FCC extends review for Sinclair Broadcast deal to acquire Tribune Media

Federal regulators have extended their review timeline for Sinclair Broadcast Group Inc.’s proposed $3.9 billion takeover of Tribune Media to allow for more input from the public.

The Federal Communications Commission is giving the public until Nov. 2 to submit additional comments on the deal, which could give Hunt Valley-based Sinclair, the nation’s largest broadcaster, control of 233 television stations that reach 72 percent of U.S. households.

“The commission has a strong interest in ensuring a full and complete record upon which to base its decision in this proceeding,” the FCC said in a public notice.

Approval has appeared likely because the FCC recently relaxed rules for broadcast station ownership, but opponents say the deal will hurt media competition and consumers.

To allow for additional input, the FCC is pausing its 180-day transaction “shot clock,” the period in which regulators aim to complete reviews of complex transactions, and restarting it Nov. 2. That would delay the completion until mid-February.

“We think the announcement speaks for itself, that the FCC is seeking to compile a complete record and is offering commenters two extra weeks to review and comment” on Sinclair’s most recent filing with the FCC, a Sinclair spokesperson said Thursday in an email.

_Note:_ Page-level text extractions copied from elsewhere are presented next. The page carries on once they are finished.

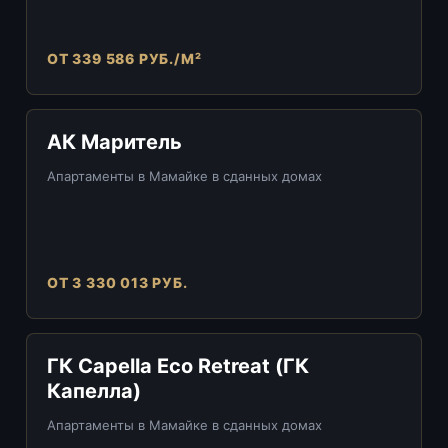
ОТ 339 586 РУБ./М²
АК Маритель
Апартаменты в Мамайке в сданных домах
ОТ 3 330 013 РУБ.
ГК Capella Eco Retreat (ГК
Капелла)
Апартаменты в Мамайке в сданных домах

The FCC asked Sinclair in September to show how it plans to comply with ownership limits after it buys Tribune Media, which was formed in 2014 when Tribune Co., then the parent of The Baltimore Sun, split its broadcasting and publishing divisions into separate, independent companies. The broadcast division became Tribune Media, while the publishing division, including The Sun, became Tribune Publishing, renamed tronc Inc. last year.

In its response to the FCC earlier this month, Sinclair declined to offer a list of TV stations it plans to sell or is marketing for sale but said it would need to sell licenses in at least two markets under current national TV station ownership limits. It said it hired TV station broker Moelis & Co. in July to help it identify potential buyers.

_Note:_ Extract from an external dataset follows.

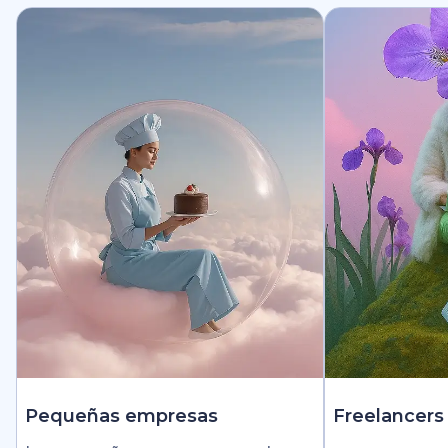
Pequeñas empresas
Freelancers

The company has received bids for as many as 10 television stations that could fetch up to $1 billion, according to reports Tuesday attributed to people familiar with the matter. Sinclair has declined to comment on those reports.

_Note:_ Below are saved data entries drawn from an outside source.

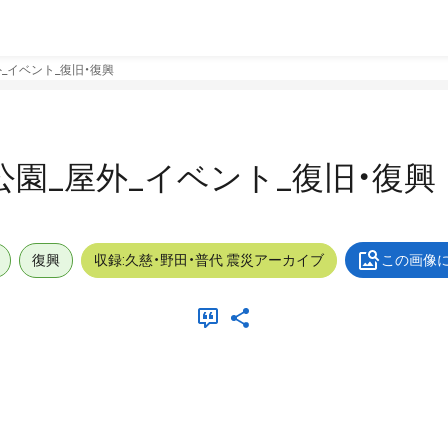
屋外_イベント_復旧・復興
巽山公園_屋外_イベント_復旧・復興
復興
収録:久慈・野田・普代 震災アーカイブ
この画像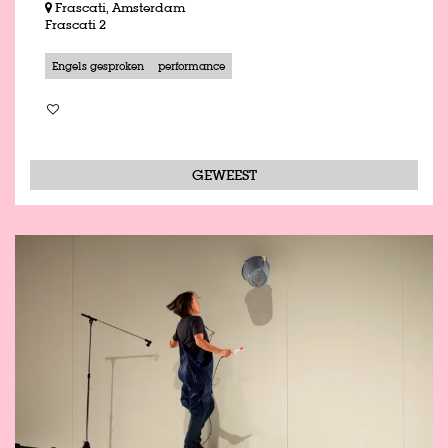
Frascati, Amsterdam
Frascati 2
Engels gesproken
performance
GEWEEST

The U.S. Department of Justice also is reviewing the proposed deal and is expected to complete that by the end of the year. Because the Justice Department could require specific divestitures of TV stations, the company had said it’s premature to finalize divestiture plans before then.

Sinclair has said the scale and efficiencies that will come from the merger will ensure the future of free over-the-air-televison. But the deal has generated opposition from competitors such as Dish Network LLC and the American Cable Association and advocacy groups such as Free Press, Public Knowledge and Common Cause.

“While we are encouraged with the FCC’s decision to finally stop the clock on the merger, it’s unclear why they waited 104 days to ask questions that consumer advocates, conservative groups, and industry competitors have been asking since day one,” said Karl Frisch, executive director of the watchdog group Allied Progress, in a statement. “It’s clear that this merger is not in the public’s interest and the deal fails to meet the FCC’s own rules on a host of issues.”